Rather than presenting nature as something serene or familiar, the exhibition positions it as something unsettled, coded and constantly reconstructed. The landscape becomes a shifting vision shaped by memory, machine influence and the strange distortions of digital culture. The result is a collection of works that confront what nature means when it is no longer simply observed but mediated, fragmented and rebuilt.


The show opens with the striking work of Melissa Ríos, whose monumental painting sets the tone for what follows. Her canvases unfold like dream sequences, rich with layered images where recognisable forms collide with surreal figures and abstract gestures. Her worlds are emotional and introspective, quietly suggesting that the boundary between what is seen and what is felt is far more porous than we admit.


Iranian artist Ali Kaeini approaches ideas of displacement and history through a visual language shaped by architecture and the colour sensibility of Iranian culture. His works expand the idea of collage, not by bringing cut fragments together but by transforming the entire canvas into a terrain of geometric patterns and spiralling forms. His landscapes feel both ancient and freshly imagined, an echo of a place that never stays still.


NIKA Project Space

Katya Muromtseva shifts the tone with paintings from her project No Such Thing As Day and Night. Her abstract language, built from black forms and unstable chromatic shifts, refuses to settle into recognisable images. These works reflect a world overloaded with noise, conflict and fractured communication. What remains is something urgent and stripped back, a presence rather than a depiction.


Daniele Genadry moves even further from the literal. She paints light itself, or more accurately, the fleeting sensation of light as it slips from comprehension. Her scenes hover between clarity and disappearance, refusing the logic of digital images that demand sharpness and certainty. In her hands, the landscape becomes an atmospheric event, holding viewers in a moment where vision is both offered and denied.

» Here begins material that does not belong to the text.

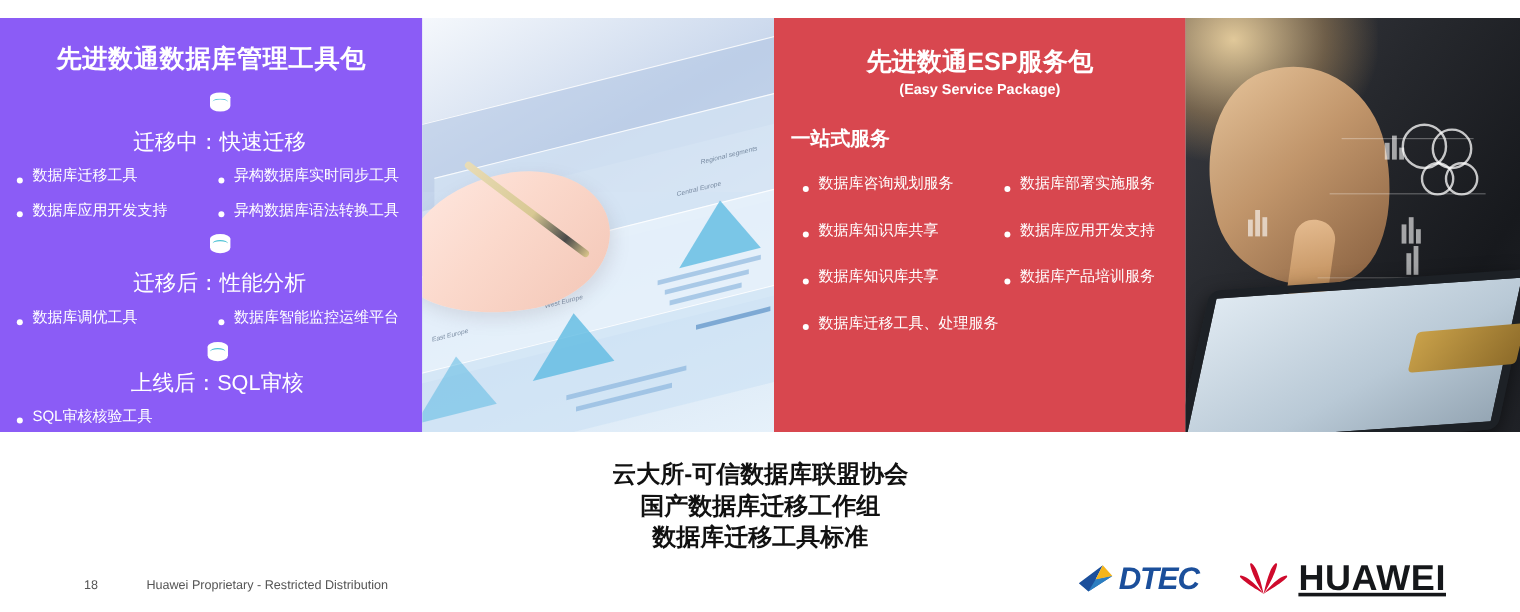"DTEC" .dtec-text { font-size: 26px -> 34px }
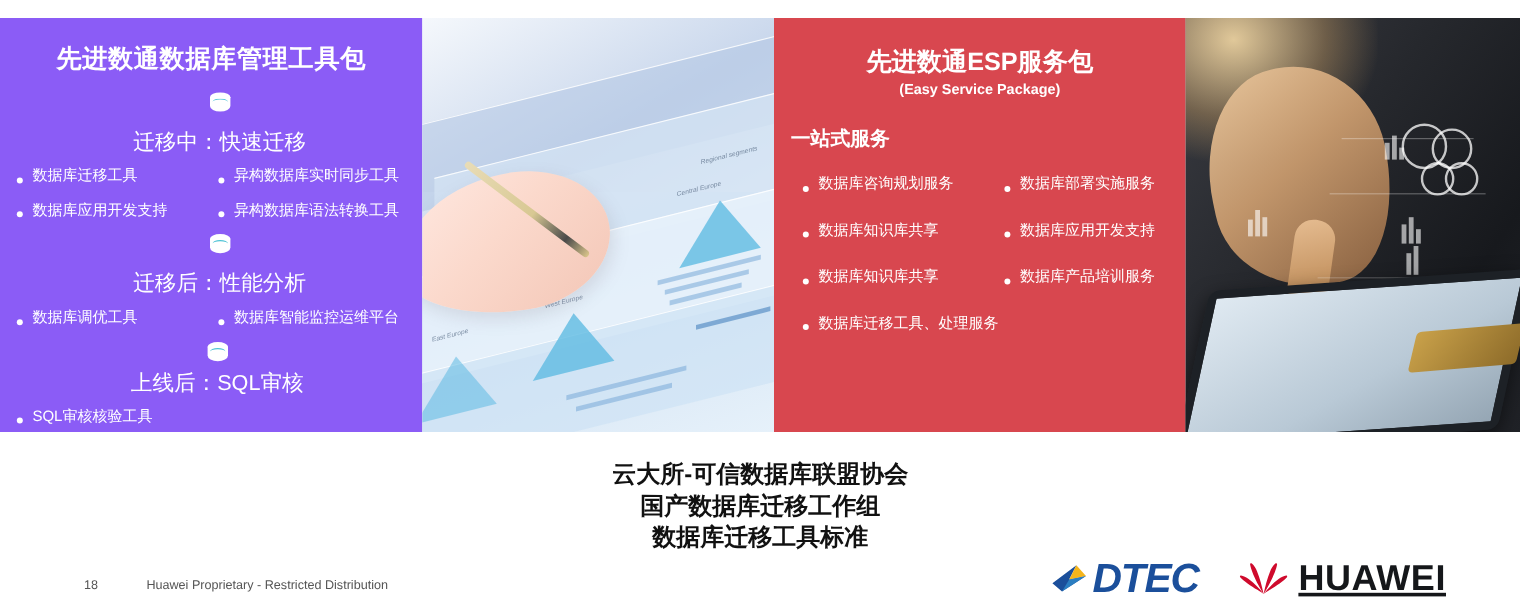"HUAWEI" .huawei-text { font-size: 30px -> 22px; text-decoration: underline -> none }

Adel Abidin grounds the exhibition in a sense of memory and loss. His work recalls Iraq, not through direct representation but through impressions of sea, horizon and the emotional weight of place. These imagined terrains feel haunted by movement and migration. Beauty and desolation sit side by side, conjuring a world altered by upheaval yet still tethered to human experience.


NIKA Project Space

Together, the artists in Hybrid Vistas show that landscape painting is not a relic of tradition but a powerful site of experimentation. Nature, in their hands, becomes a construction shaped by technology, global uncertainty and personal memory. The exhibition asks visitors to look again at the world around them and question how much of what they see is raw experience and how much has been refracted through the many lenses of modern life.


Hybrid Vistas runs from twenty six November two thousand twenty five to seven February two thousand twenty six at NIKA Project Space in Dubai.